Glioblastomas are tumours that affect the glial cells, which are support cells located near neurons in the brain. While the molecular causes of glioblastomas are not (yet) known, the tumours could be the result of mutations occurring inside so-called ‘stem cells’, which differenciate into neurons and glial cells. Currently, treatment for this pathology consists in a surgical procedure to remove the tumour – when the situation allows it –, followed by radio- and chemotherapy sessions. Still, relapses are almost inevitable. Major progress was made in this field in 2010, with the identification of four distinct classes of glioblastomas: ‘classical’, ‘neural’, ‘proneural’ and ‘mesenchymal’. Each of these has specific characteristics related to the expression of certain proteins or the presence of certain mutations inside the tumour cells. The mesenchymal glioblastoma, for instance, which is the most aggressive and the most resistant to treatment, is characterised by the expression of proteins such as vimentin or N-cadherin, which are not found (or in very small quantities) in the other classes. The advantage of this classification is that it allows to ‘predict’ how a patient might respond to treatment and to determine how aggressive a glioblastoma is developing in the patient.

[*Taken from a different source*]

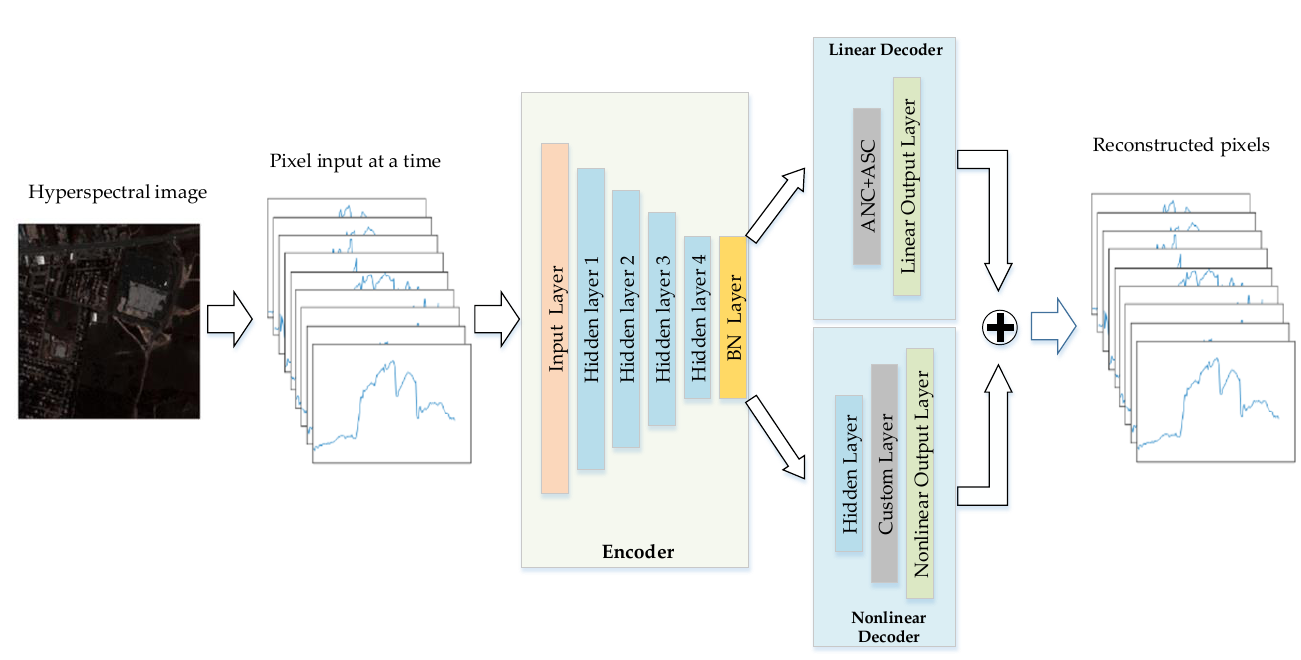
Figure 1. Structure of the Proposed Autoencoder Network based on GBM.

A ‘haven’ that increases the cells’ resistance
Relapses are cause by tumour-initiating glioblastoma cells, which resist treatment. A multidisciplinary team from GIGA, led by Nicolas Goffart and supervised by Professor Bernard Rogister, has demonstrated that treatment-resistant cells preferentially migrate to very specific areas of the brain, including the subventricular zone. Far from the heart of the tumour, these cells are not removed during surgery, and they could play an active role in the phenomenon of tumour relapses. But why do they resist radio- and chemotherapy? This is the question Nicolas Goffart and Arnaud Lombard, a post-doctoral fellow and a PhD student at GIGA-Neurosciences’ ‘Laboratory of Nervous Disorders and Therapy’, set out to answer. As a part of their work for a recently-published study in Neuro-Oncology (1), they studied the potential role of the subventricular zone of the brain in radiation-resistant tumour-initiating glioblastoma cells, and therefore in tumour relapses. Their investigation revealed that tumour-initiating glioblastoma cells that remain in this zone are more resistant to radiotherapy, as their mesenchymal characteristics are enhanced by a chemokine (CXCL12) that is present in this environment. When the researchers inhibit the chemokine-mediated pathway, they limit the expression of proteins vimentin and N-cadherin in tumour cells, making them more vulnerable to radiotherapy. These results suggest that an approach combining radiotherapy with inhibitors of the chemokine-mediated pathway is likely to increase the efficiency of current glioblastoma treatments. While this type of tumour remains frightening and resilient, ULg researchers have many ideas and paths to explore in order to defeat it (read also Cerebral Tumours: combating recurrence).
(1) Goffart N, Lombard A, Lallemand F, Kroonen J, Nassen J, Di Valentin E, Berendsen S, Dedobbeleer M, Willems E, Robe P, Bours V, Martin D, Martinive P, Maquet P and Rogister B. CXCL12 mediates glioblastoma resistance to radiotherapy in the subventricular zone. Neuro Oncol. 2016.